イエスがオリーブ山ですわっておられると、弟子たちが、ひそかにみもとに来て言った。「お話しください。いつ、そのようなことが起こるのでしょう。あなたの来られる時や世の終わりには、どんな前兆があるのでしょう。」

プレテリストは、マタイ24章を、すでに(紀元70年に)起こったことと解釈するが、プレ・ミレは、未来に起こる世界の終末のことと解釈する。

しかし、マタイ24章を「世界の」終末予言と解釈する根拠は聖書の中にはない。

新改訳が3節「世の終わり」と訳しているのは、本来ならば、「時代の終わり」と訳すべきである。

原語では、「世」はαιωνである。αιωνについて織田氏は次のように述べている。

もともと一定の時間的スペースをあらわす語
(1)(人の)一生一代、世代;歴史上の一つの時期、時代、特に未来の時代に対して現在の時代、この時代をあらわす;いまの世代、(この)世界
(2)永遠へと無限につながっている一連の時代の一つ、の意から転じてこのような時代の無限の連続、永遠;

類語:κοσμοs, 秩序ある宇宙、この世界の物的秩序、世界中に済んでいる人間、この世のもの、この世のことがら;…αιωνはこれに対し、時間の面から見た世界、一つの「時代」、「世代」。
(織田昭著『新約聖書ギリシャ語小辞典』大阪聖書学院1976年)

我々現代人が想起する「世界の終末」における「世界」は、どちらかといえば、「秩序ある宇宙、この世界の物的秩序、世界中に済んでいる人間、この世のもの、この世のことがら」を表すκοσμοsであり、「時間の面から見た世界」「一つの『時代』、『世代』」を表すαιωνとは異なる。

弟子たちの質問は、「神殿礼拝を中心とする旧い時代の終焉と、それが崩壊した後にやってくる新しい時代の到来」を予言したイエスの御言葉に対するものであるため、αιωνは、「この時代」「この世代」と訳すべきである。

この翻訳を支持し、補強する個所は、マタイ24章34節「まことに、あなたがたに告げます。
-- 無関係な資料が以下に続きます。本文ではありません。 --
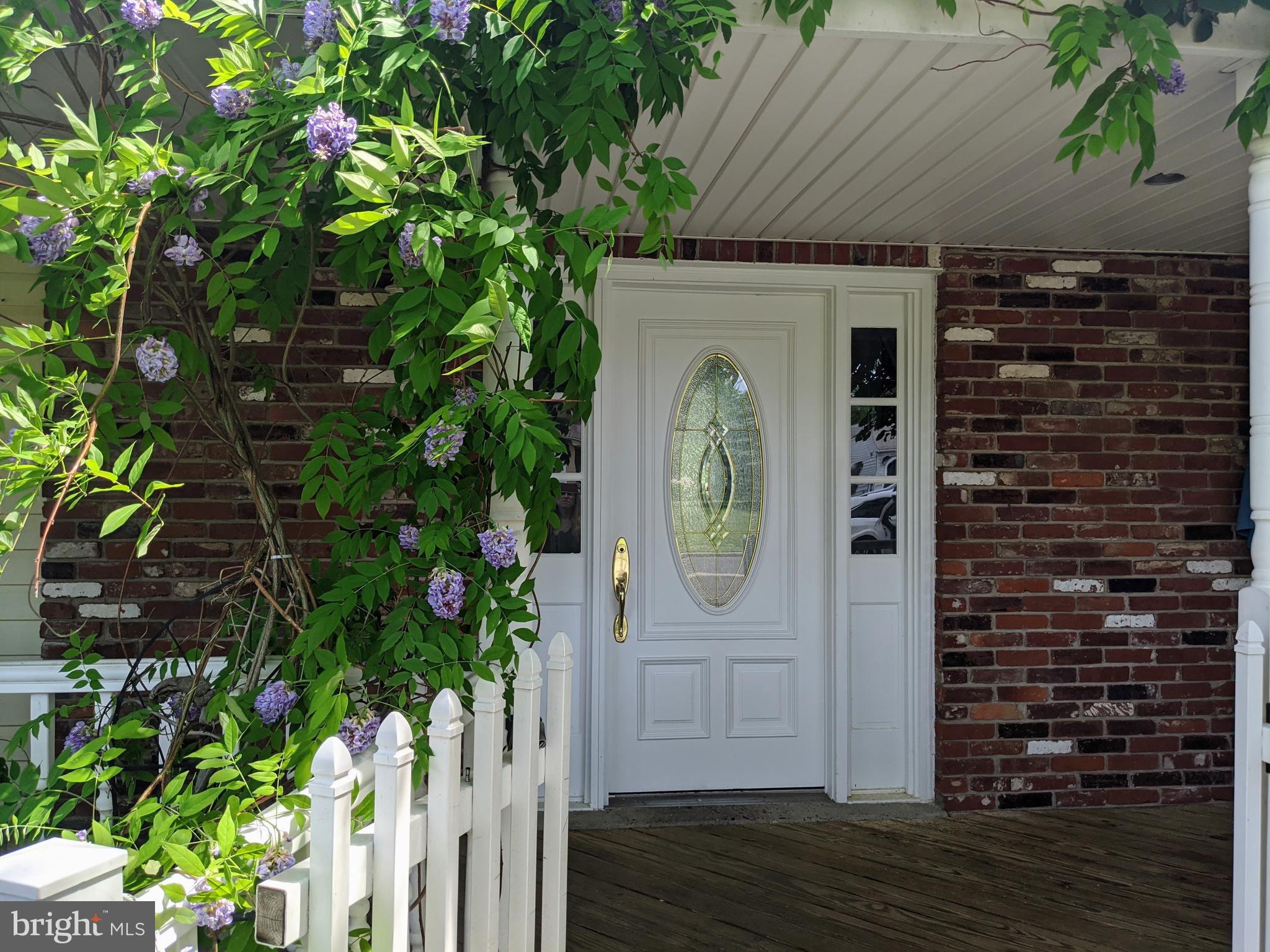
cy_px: 476
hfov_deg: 65.3
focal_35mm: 27
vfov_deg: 51.4
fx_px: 991
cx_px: 635
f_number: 1.73
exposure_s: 1/690
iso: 53
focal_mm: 4.38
これらのことが全部起こってしまうまでは、この時代は過ぎ去りません。」である。

マタイ24章のイエスの発言全体の意図は、「この時代の終わり」を示すことにあったということがここから分かる。

文脈もこれを補強する。
マタイ23章の最終部分では、イエスは「ああ、エルサレム、エルサレム。…見なさい。あなたがたの家は荒れ果てたままに残される。」(37-39)と、「世界」ではなく、「イスラエル」への審判を予言しておられる。